Last year, the NFL allowed the New York Jets and Giants to borrow more than $700 million to build a shared stadium. The waiver came with assurances by both franchises that they would recoup the credit costs with revenue. The franchises later announced sales of special seat licenses for the stadium to cover much of the debt.

The NFL front office laid off 10 percent of its work force last week because of the recession. Rooney assured the finance committee that plans are in place to tackle tough times and potential labor strife, including a season-ending lockout. The contract with the National Football League Players Association ends after the 2010 season.

"It's definitely workable. We've had teams with similar levels of debt. It varies by team. There are challenges, no question about that. But Dan Rooney and his son can manage it. They believe they can keep the Steelers franchise competitive, like it has always been," Irsay said.

Irsay said fans should realize ticket prices might rise in order to pay the increased debt, but he believes any hike would be "very minor." The payoff: The Steelers would remain in a family with lasting, durable ties to Pittsburgh.

"Dan Rooney and the Steelers have shown us the discipline and a track record of success on and off the field. That means something," Irsay said.

Rooney declined to comment.

The NFL has sought to prod the five sons of the late Art Rooney Sr. to divest from their increasingly lucrative casinos in Florida and New York or sell their stakes in the Steelers -- preferably to Dan Rooney, who followed his father into the Pro Football Hall of Fame. Each brother owns a 16 percent share of the club, and the related McGinley clan owns 20 percent.

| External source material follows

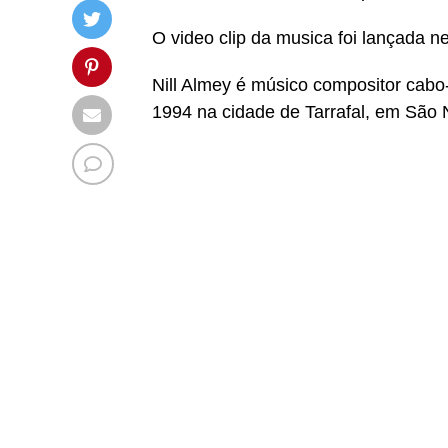
O video clip da musica foi lançada ne
Nill Almey é músico compositor cabo
1994 na cidade de Tarrafal, em São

Two brothers -- Art Jr. and John Rooney -- will sell some shares and remain minority partners. Art Jr. decided while recently trimming his Christmas tree that he'll take $75 million upfront, to go into a trust for family and charity. About half of the remaining $45 million worth of shares will be slowly sold back to brother Dan's ownership group. The rest goes to his offspring, as long as the Rooneys own the club.

"It was strictly emotional on my part. I was decorating the Christmas tree and I was thinking, 'I am going to leave part of the Steelers to my grandchildren and their children.' That's why I did this. The spirit of 'The Chief' will live on," Art Jr. said.

The Colts' Irsay applauded Art Jr. and the other brothers for agreeing to concessions on the team's price tag in order to make the deal work. A previous $840 million cash tender by New York hedge fund billionaire Stanley Druckenmiller collapsed in September, just before global financial markets dropped.

"These guys worked it out, which is incredibly impressive. They had differences, sure, but they worked them out. They figured out a way to make this work for everyone in the family, the community of Pittsburgh, the fans and the league. They didn't think of themselves first. It was a tough situation, and a lot of money was at stake," said Irsay.

Since 1999, the Colts have been the winningest team in the NFL and, next to the publicly owned Green Bay Packers, boast the lowest debt load of any franchise. Irsay considers Dan Rooney a role model.

"The Steelers' business model has been one of the most successful in the league. Dan Rooney has been at the head of that, and his son has been a tremendous president," he said. "The Steelers' brand name is famous. We want that to continue."